The peculiar case of the blind from birth: unable to see again
Why would people who have always been blind not be able to see again, after a critical period of nervous development after birth, even using complex technologies that activate specific regions of their brain as in the Matrix? Because in them their visual cortex would no longer be functional and their stimulation would not cause the vision of any image. In fact, such a visual cortex could not even be considered to exist because that region would be in charge of another function due to the brain's ability to adapt its structure and function according to the environment (a concept called brain plasticity). In other words, in people blind from birth, the area of the brain where the visual cortex typically is has become something else, devoted to another nerve function.
Multiple studies in animal models and clinical trials have shown that if there is total visual deprivation from very early on, the visual cortex does not develop due to the lack of stimulation necessary for it. In fact, people who are blind from birth are unable to experience visual sensations as simple as phosphenes, which is not the case for people who lose their vision later in life who can see them, sometimes spontaneously.
The ophthalmologist and popularizer Rubén Pascual (Ocularis) explains this phenomenon in greater detail:
Therefore, it is irrelevant that the patient's eyes do not function, or even have no eyes.
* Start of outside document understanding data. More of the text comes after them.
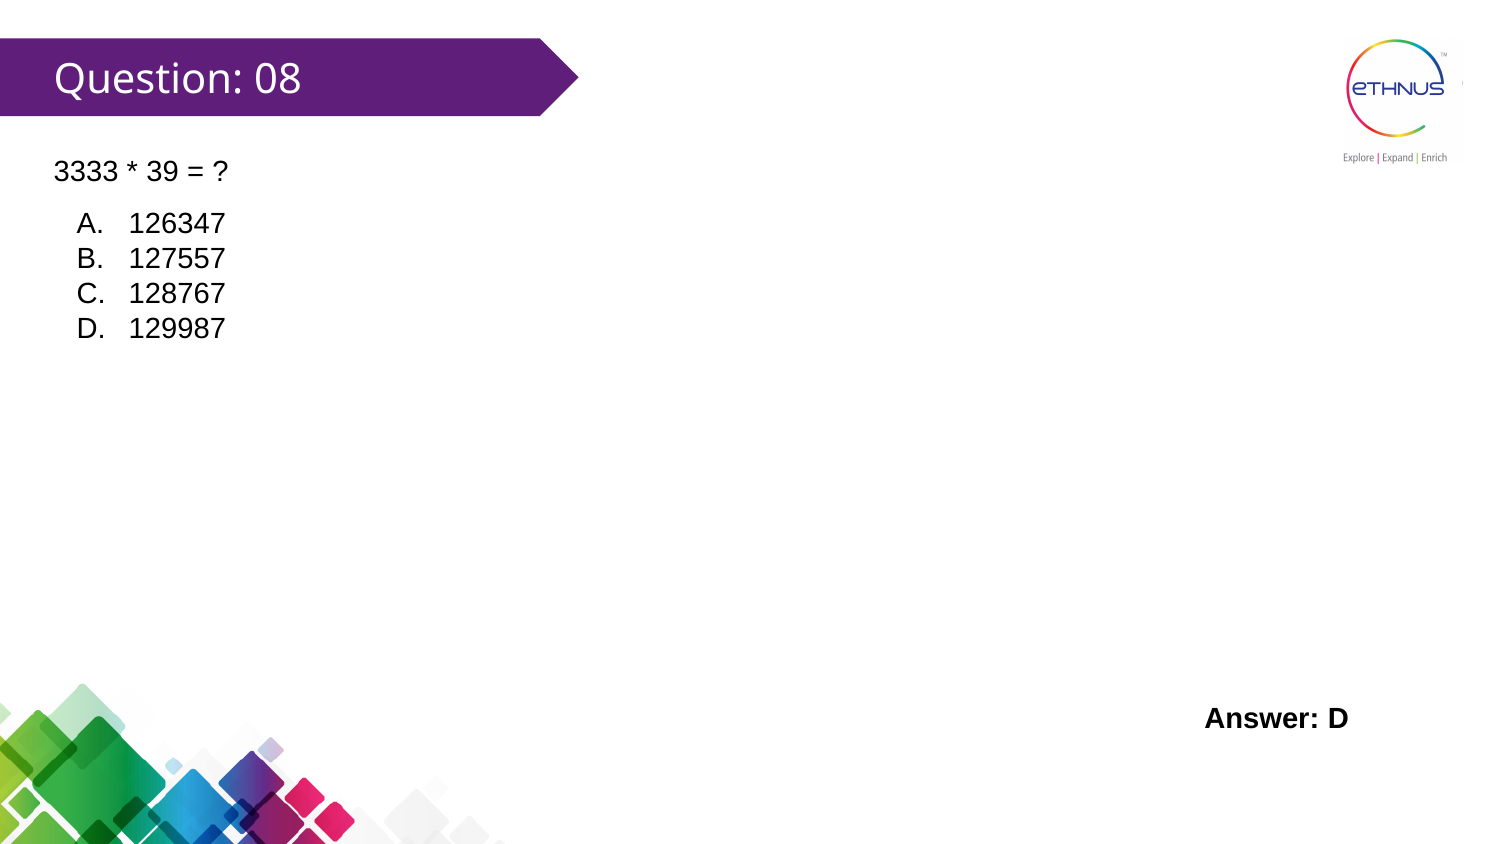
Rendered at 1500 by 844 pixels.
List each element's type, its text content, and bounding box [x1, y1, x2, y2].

text_box [518, 38, 579, 117]
text_box [0, 38, 53, 117]
text_box Question: 08 [53, 38, 518, 117]
text_box Answer: D [1189, 684, 1446, 763]
picture [1343, 38, 1463, 165]
text_box 3333 * 39 = ? 126347 127557 128767 129987 [53, 152, 1265, 669]
picture [0, 668, 732, 844]
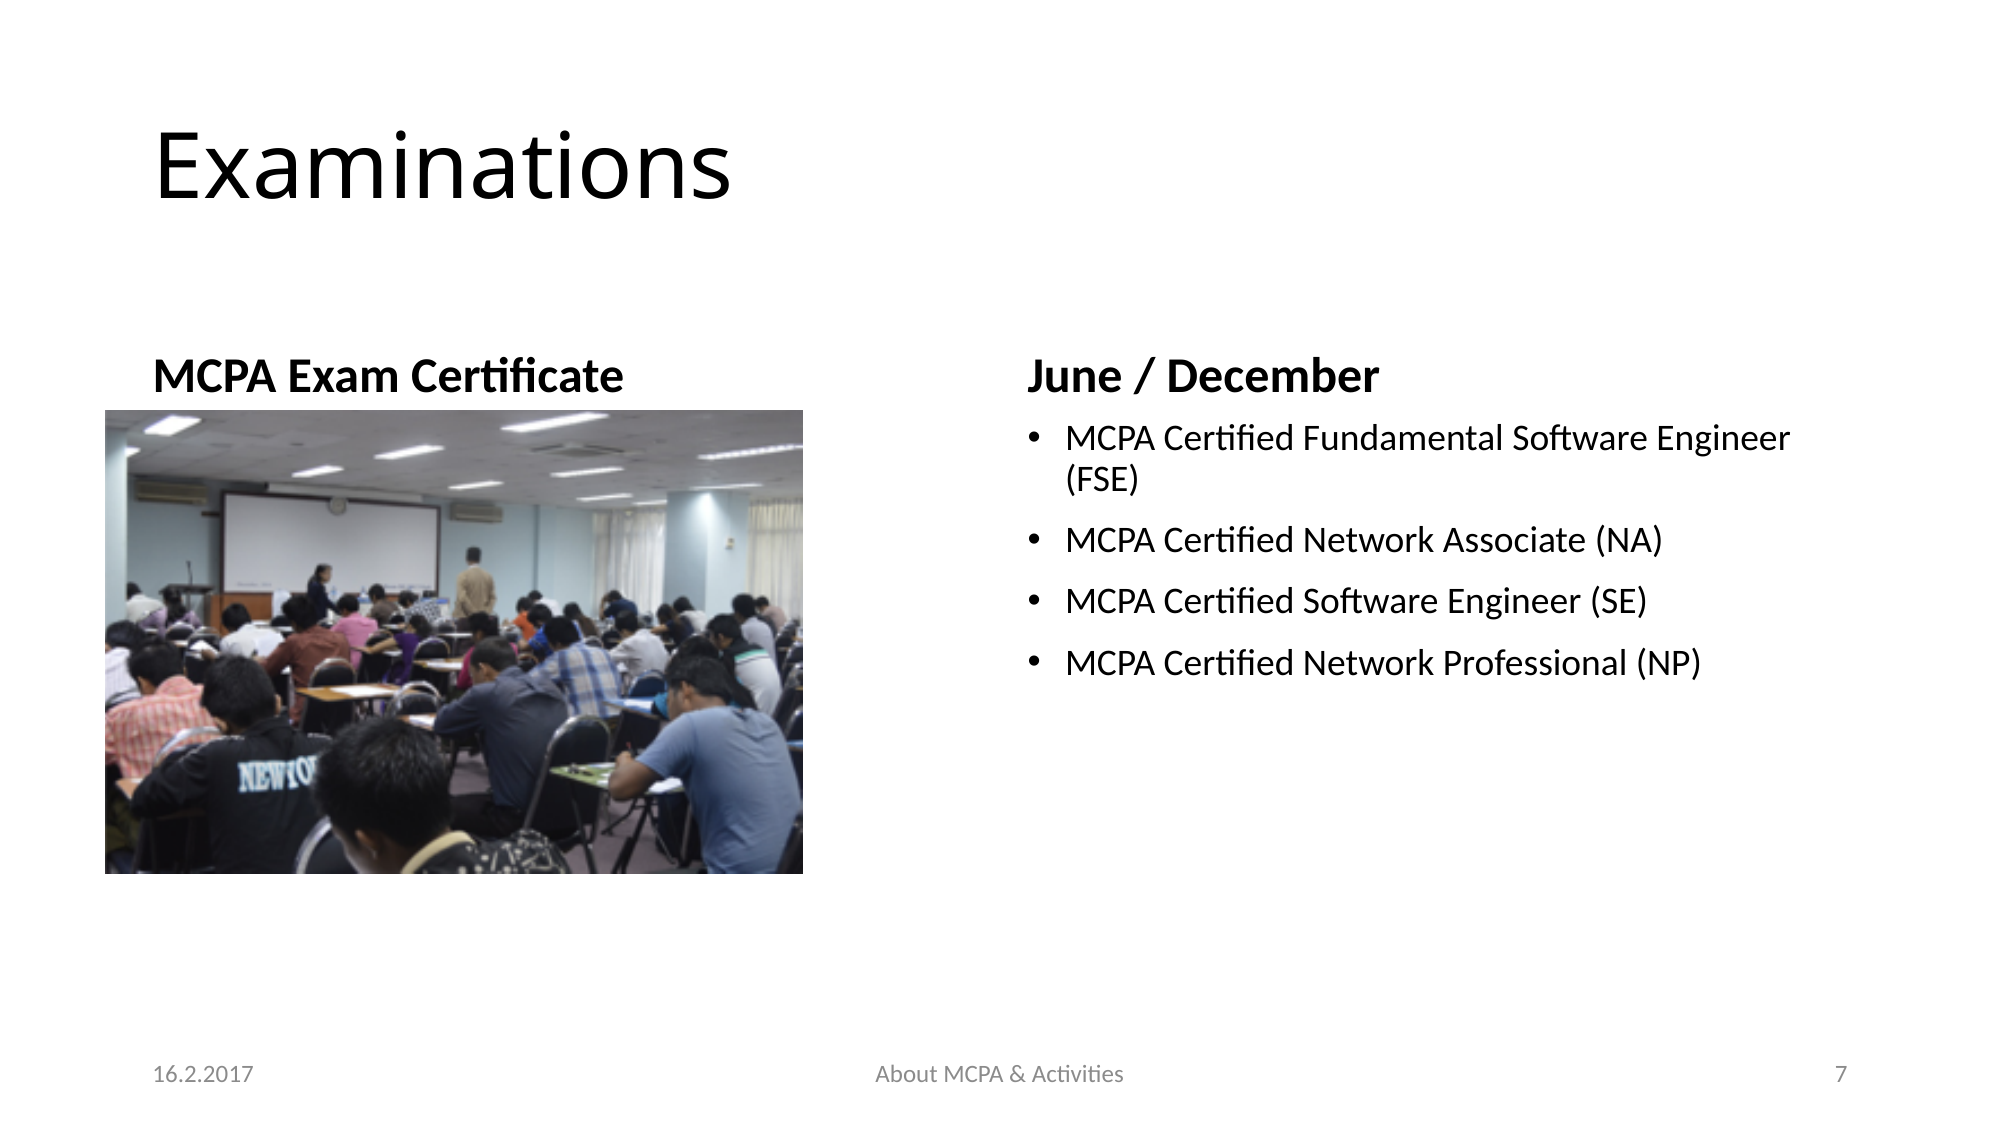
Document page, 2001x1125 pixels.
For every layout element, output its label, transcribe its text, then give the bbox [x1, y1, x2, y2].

list MCPA Certified Fundamental Software Engineer (FSE) MCPA Certified Network Associate (NA) MCPA Certified Software Engineer (SE) MCPA Certified Network Professional (NP) [1012, 410, 1863, 1016]
list MCPA Exam Certificate [137, 275, 984, 411]
list June / December [1012, 275, 1863, 410]
title Examinations [137, 59, 1863, 278]
footer About MCPA & Activities [662, 1042, 1338, 1103]
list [105, 410, 803, 874]
slide_number 7 [1412, 1042, 1863, 1103]
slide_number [137, 1042, 588, 1103]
Visual information is processed in the occipital lobe, that is already fixed, and what reaches the frontal lobe from here will be something we “see”. Even if a blind person has this visual cortex "in the dark" for years and years, without sending anything to the frontal cortex, it doesn't matter" he will be able to see images if this visual cortex is stimulated.
The situation changes radically in those born blind, as Pascual explains:
It is known, for example, that the capacity for spatial perception and three-dimensional localization that blind people have from birth, although they start from information from touch or hearing, occurs largely in occipital areas. Which are no longer visual areas, but spatial location and position. But from other senses. So these people do not recognize a stimulus that would be "visual" (because topographically it corresponds to the area of vision) because in the brain there is no longer an area that deals with vision. That brain doesn't really “know” what vision is.